I grew up in a family on welfare, so financial and professional security feels very salient to me. I tend to gravitate towards a “hoarding” mentality. That is, faced with my own 3 am anxieties, I spent years trying to maintain a sense of control by telling myself that if I burnish my educational credentials, work hard at my job, and save enough money, I’ll be okay. 
But for me, that illusion of control came crashing down a decade ago when I developed a chronic illness. For a while, it was so intense that I could barely walk. And I was shattered to discover that nothing I’d hoarded — my education, my job, my savings — could help me. Even worse than the physical pain was the emotional pain of feeling alone: My doctors shunted me from specialist to specialist, and my friends and family didn’t realize that I needed more support. I was so used to the idea that I was self-sufficient, in my castle buttressed by the achievements I’d hoarded, that I didn’t think to ask.
Recently, a friend of mine also developed a chronic illness.

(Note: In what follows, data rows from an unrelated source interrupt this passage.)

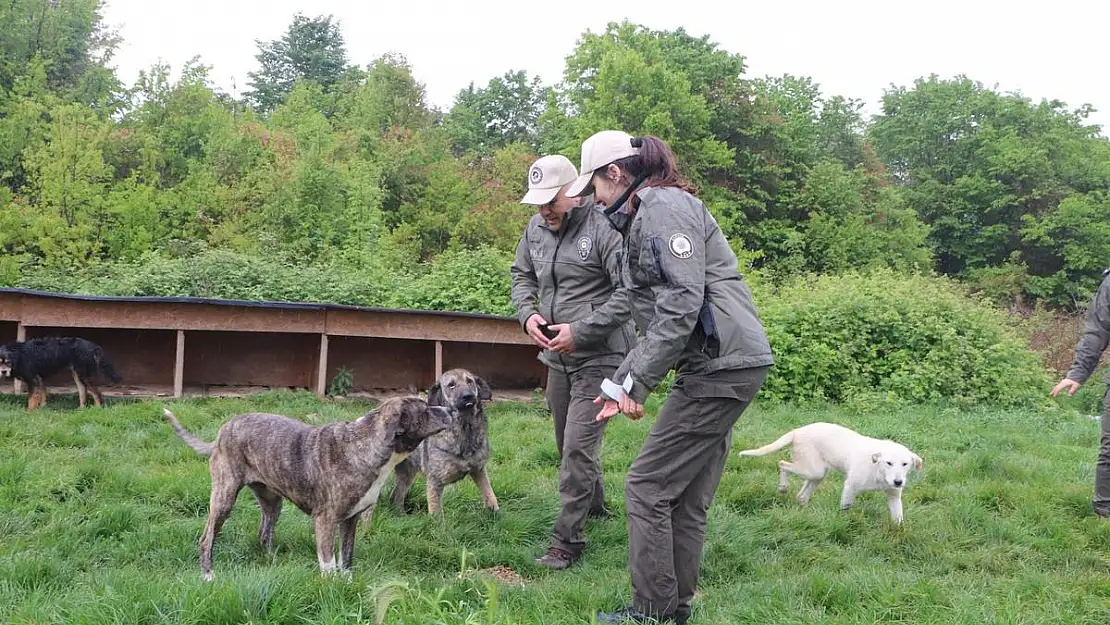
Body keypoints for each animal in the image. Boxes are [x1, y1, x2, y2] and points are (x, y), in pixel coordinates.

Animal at [162, 395, 455, 581]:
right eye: (425, 411)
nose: (451, 411)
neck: (365, 445)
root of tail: (222, 431)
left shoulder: (350, 519)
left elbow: (346, 558)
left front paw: (346, 585)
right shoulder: (325, 520)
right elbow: (328, 561)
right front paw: (330, 587)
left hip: (272, 502)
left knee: (264, 534)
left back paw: (272, 563)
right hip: (224, 498)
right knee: (207, 538)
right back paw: (208, 576)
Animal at [386, 368, 499, 515]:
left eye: (470, 381)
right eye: (451, 385)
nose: (468, 396)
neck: (464, 429)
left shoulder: (479, 470)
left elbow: (490, 495)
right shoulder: (435, 481)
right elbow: (437, 515)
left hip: (407, 471)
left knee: (396, 496)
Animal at [741, 424, 923, 526]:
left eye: (905, 464)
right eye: (889, 463)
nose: (898, 481)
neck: (877, 469)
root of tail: (797, 431)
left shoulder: (894, 496)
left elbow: (898, 518)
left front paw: (899, 533)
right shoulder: (850, 486)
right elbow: (846, 507)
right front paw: (845, 523)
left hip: (818, 473)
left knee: (802, 495)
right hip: (812, 469)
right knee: (782, 464)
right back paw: (783, 487)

But unlike me, she’d spent many years cultivating a community of extremely tight-knit friends. They’re the sort of group that talks a lot about solidarity and mutual aid. And they walk the talk. I’ve watched how my friend, buoyed by all the meals and parties and other ministrations they lavish on her, has been able to manage her physical challenges with so much less fear and so much more security than me. My castle isolated me. Her refusal to build one gave her true safety.
As AI disrupts the labor market, I’m trying to move myself from the hoarding model to the solidarity model. 
And I wonder if it might serve you and your family well, too. The problem we’re all about to face together is structural, not individual. So the benefits you can offer your child on the individual level are, it pains me to say, fairly limited. But if you focus on political engagement and collective organizing that could actually make some difference to the structural dynamic — and teach your child to ask structural questions and be civically engaged as well — you might be able to sleep a little better at night.